How to Make Parmesan Halibut
Preheat the oven to 500 degrees. Coat a baking dish with cooking spray.
Whisk the mayonnaise, 1 tablespoon of parmesan cheese, and minced garlic together until well combined.
Place the halibut pieces in the baking dish skin side down then season with sea salt and freshly cracked pepper, to taste. Brush the mayonnaise mixture evenly over each piece of halibut on the top and sides. Sprinkle the remaining bit of parmesan evenly on each piece of fish.

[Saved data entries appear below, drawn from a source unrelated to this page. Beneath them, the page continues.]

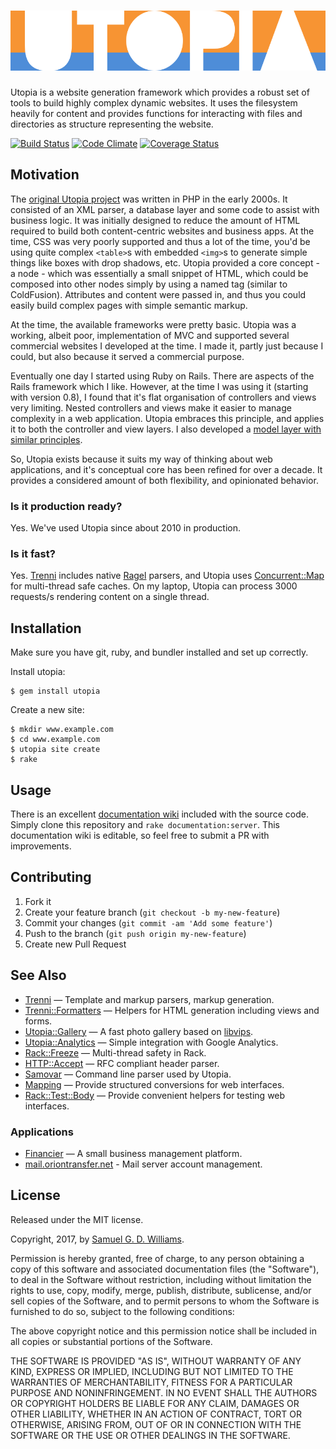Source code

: # ![Utopia Logo](materials/utopia.svg)

Utopia is a website generation framework which provides a robust set of tools to build highly complex dynamic websites. It uses the filesystem heavily for content and provides functions for interacting with files and directories as structure representing the website.

[![Build Status](https://secure.travis-ci.org/ioquatix/utopia.svg)](http://travis-ci.org/ioquatix/utopia)
[![Code Climate](https://codeclimate.com/github/ioquatix/utopia.svg)](https://codeclimate.com/github/ioquatix/utopia)
[![Coverage Status](https://coveralls.io/repos/ioquatix/utopia/badge.svg)](https://coveralls.io/r/ioquatix/utopia)

## Motivation

The [original Utopia project](https://github.com/ioquatix/utopia-php) was written in PHP in the early 2000s. It consisted of an XML parser, a database layer and some code to assist with business logic. It was initially designed to reduce the amount of HTML required to build both content-centric websites and business apps. At the time, CSS was very poorly supported and thus a lot of the time, you'd be using quite complex `<table>`s with embedded `<img>`s to generate simple things like boxes with drop shadows, etc. Utopia provided a core concept - a node - which was essentially a small snippet of HTML, which could be composed into other nodes simply by using a named tag (similar to ColdFusion). Attributes and content were passed in, and thus you could easily build complex pages with simple semantic markup.

At the time, the available frameworks were pretty basic. Utopia was a working, albeit poor, implementation of MVC and supported several commercial websites I developed at the time. I made it, partly just because I could, but also because it served a commercial purpose.

Eventually one day I started using Ruby on Rails. There are aspects of the Rails framework which I like. However, at the time I was using it (starting with version 0.8), I found that it's flat organisation of controllers and views very limiting. Nested controllers and views make it easier to manage complexity in a web application. Utopia embraces this principle, and applies it to both the controller and view layers. I also developed a [model layer with similar principles](https://github.com/ioquatix/relaxo-model).

So, Utopia exists because it suits my way of thinking about web applications, and it's conceptual core has been refined for over a decade. It provides a considered amount of both flexibility, and opinionated behavior.

### Is it production ready?

Yes. We've used Utopia since about 2010 in production.

### Is it fast?

Yes. [Trenni](https://github.com/ioquatix/trenni) includes native [Ragel](http://www.colm.net/open-source/ragel/) parsers, and Utopia uses [Concurrent::Map](https://github.com/ruby-concurrency/concurrent-ruby) for multi-thread safe caches. On my laptop, Utopia can process 3000 requests/s rendering content on a single thread.

## Installation

Make sure you have git, ruby, and bundler installed and set up correctly.

Install utopia:

	$ gem install utopia

Create a new site:

	$ mkdir www.example.com
	$ cd www.example.com
	$ utopia site create
	$ rake

## Usage

There is an excellent [documentation wiki](https://ioquatix.github.io/utopia/) included with the source code. Simply clone this repository and `rake documentation:server`. This documentation wiki is editable, so feel free to submit a PR with improvements.

## Contributing

1. Fork it
2. Create your feature branch (`git checkout -b my-new-feature`)
3. Commit your changes (`git commit -am 'Add some feature'`)
4. Push to the branch (`git push origin my-new-feature`)
5. Create new Pull Request

## See Also

- [Trenni](https://github.com/ioquatix/trenni) — Template and markup parsers, markup generation.
- [Trenni::Formatters](https://github.com/ioquatix/trenni-formatters) — Helpers for HTML generation including views and forms.
- [Utopia::Gallery](https://github.com/ioquatix/utopia-gallery) — A fast photo gallery based on [libvips](https://github.com/jcupitt/libvips).
- [Utopia::Analytics](https://github.com/ioquatix/utopia-analytics) — Simple integration with Google Analytics.
- [Rack::Freeze](https://github.com/ioquatix/rack-freeze) — Multi-thread safety in Rack.
- [HTTP::Accept](https://github.com/ioquatix/http-accept) — RFC compliant header parser.
- [Samovar](https://github.com/ioquatix/samovar) — Command line parser used by Utopia.
- [Mapping](https://github.com/ioquatix/mapping) — Provide structured conversions for web interfaces.
- [Rack::Test::Body](https://github.com/ioquatix/rack-test-body) — Provide convenient helpers for testing web interfaces.

### Applications

- [Financier](https://github.com/ioquatix/financier) — A small business management platform.
- [mail.oriontransfer.net](https://github.com/oriontransfer/mail.oriontransfer.net) - Mail server account management.

## License

Released under the MIT license.

Copyright, 2017, by [Samuel G. D. Williams](http://www.codeotaku.com/samuel-williams).

Permission is hereby granted, free of charge, to any person obtaining a copy
of this software and associated documentation files (the "Software"), to deal
in the Software without restriction, including without limitation the rights
to use, copy, modify, merge, publish, distribute, sublicense, and/or sell
copies of the Software, and to permit persons to whom the Software is
furnished to do so, subject to the following conditions:

The above copyright notice and this permission notice shall be included in
all copies or substantial portions of the Software.

THE SOFTWARE IS PROVIDED "AS IS", WITHOUT WARRANTY OF ANY KIND, EXPRESS OR
IMPLIED, INCLUDING BUT NOT LIMITED TO THE WARRANTIES OF MERCHANTABILITY,
FITNESS FOR A PARTICULAR PURPOSE AND NONINFRINGEMENT. IN NO EVENT SHALL THE
AUTHORS OR COPYRIGHT HOLDERS BE LIABLE FOR ANY CLAIM, DAMAGES OR OTHER
LIABILITY, WHETHER IN AN ACTION OF CONTRACT, TORT OR OTHERWISE, ARISING FROM,
OUT OF OR IN CONNECTION WITH THE SOFTWARE OR THE USE OR OTHER DEALINGS IN
THE SOFTWARE.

Place into the oven and bake for 10 minutes. Turn the oven to broil and cook, watching carefully for another 1-2 minutes, or until the top is golden brown and the fish is cooked through. Remove from the oven and sprinkle with fresh parsley. Serve with lemon wedges. Enjoy.
One of the best Baked Halibut Recipes!
As an Alaskan who absolutely loves Halibut, I am always on the search for amazing Baked Halibut Recipes. Sure you can scour the internet and wade through the many, many recipes for halibut but for me, there's nothing like tried and true easy halibut recipes that have been passed down through the generations, like this one!
This recipe for Baked Halibut Supreme is not only super scrumptious, but is an easy halibut recipe that will quickly become one of your favorites! Since I love to go halibut fishing (and go as often as I can!), it is not unheard of to bring home 20 pounds of halibut at a time. After these fishing trips, I'm always searching for a new Alaskan halibut recipe to try and this is certainly not only one of the easiest, but one of my personal favorites!
Recipe of the week: Cheesy Rockfish Casserole
Let’s begin by gathering our ingredients for Cheesy Rockfish Casserole: Ingredients:
1 pound shrimp
1 rockfish fillet
2 cups mozzarella
2 cups parmesan
1 cup half & half
3 tbsp butter
6 tbsp parsley
1 tsp pepper
1 jar Alfredo
Cook pasta according to directions, drain, and set aside. Pan fry rockfish with 2 tbsp butter on high heat for 3 minutes each side. Poach shrimp tin salted, boiling water for 5 minutes, then remove tails. Set seafood aside. Preheat the oven to 350º F.
In a large bowl mix together 1 cup half and half cream, 2 cups Parmesan, jar of alfredo and 1 tsp pepper. Add in shrimp and pasta, stir to combine all ingredients.
Coat the casserole with 1 tablespoon of butter and add in the mixture.
Bake for 40 – 45 minutes covered. Remove the casserole from oven, sprinkle two cups mozzarella over it and return to oven for another 10 – 15 minutes.
When done, remove from oven, let it rest for a few minutes and sprinkle some fresh parsley over the top. Plate to serve. Enjoy!